### Supplied passage
# punderson carp



## peple of the perch (Sep 13, 2004)

went to punderson and got oonly one carp but it was deffinatly over 20 lbs also has a huge one break me off as quickly as it got on. it was as soon as i casted to. also got a chanal catfish with some cut bait


----------



## PAYARA (Apr 7, 2004)

Punderson has been a mystery lake to me.I have 
fished it a few times now and have never had a fish
nor seen a fish up there.You are the first to confirm 
that the lake dose contain carp (of coruse I know it 
did LOL!)But I bet there are some BIG ones in that lake 
as it has everything to support them and any lake that 
can stay cool enough year round to support a population 
of BIG trout will definately have the right 'stuff' to grow 
a few large carp!Infact most of your natural lakes do
have the larger carp.Good show!


----------



## peple of the perch (Sep 13, 2004)

i have seen some really big ones jumping in there


----------



## PAYARA (Apr 7, 2004)

I would love to fish the lake more.Its a great looking 
lake,not too big,not too small.But,its not very close 
too me so hitting often is just not in the cards.


----------



## peple of the perch (Sep 13, 2004)

i was at the beach there was no jumping at all and i didnt catch any more after the last one.


----------



## RIPatJCU (Jul 3, 2006)

Where are the best spots to fish for carp there? I was just out there fishing for Largemouth over by the Marina Thurs. night and saw little action on anything. The marina was about the only place I saw on the way in where I could shore fish.


----------



## peple of the perch (Sep 13, 2004)

i was by the beach


----------

### Material provided
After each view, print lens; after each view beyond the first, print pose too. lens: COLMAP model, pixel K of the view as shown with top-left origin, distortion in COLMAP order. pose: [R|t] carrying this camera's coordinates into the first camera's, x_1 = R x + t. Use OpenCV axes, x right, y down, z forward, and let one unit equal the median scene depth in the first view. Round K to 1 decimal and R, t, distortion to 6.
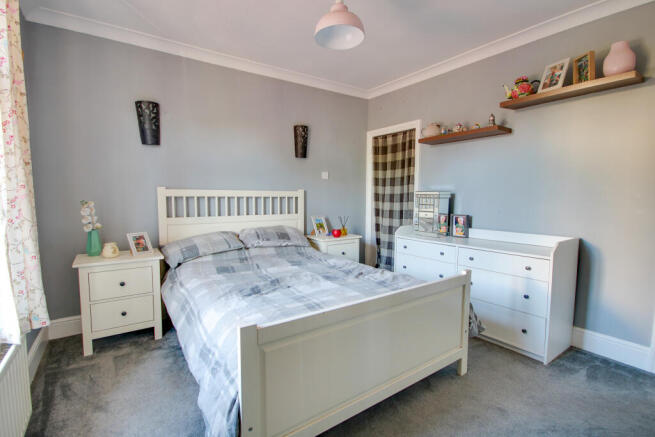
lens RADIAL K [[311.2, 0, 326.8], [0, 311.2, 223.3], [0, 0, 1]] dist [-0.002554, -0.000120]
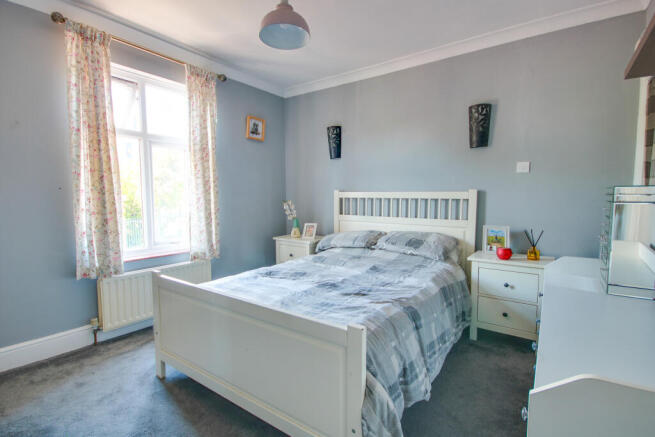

### Task objective
In the Punderson carp thread, what was used to catch the catfish? The listing has nothing to do with the thread about carp fishing at Punderson.

### Response area
Cut bait.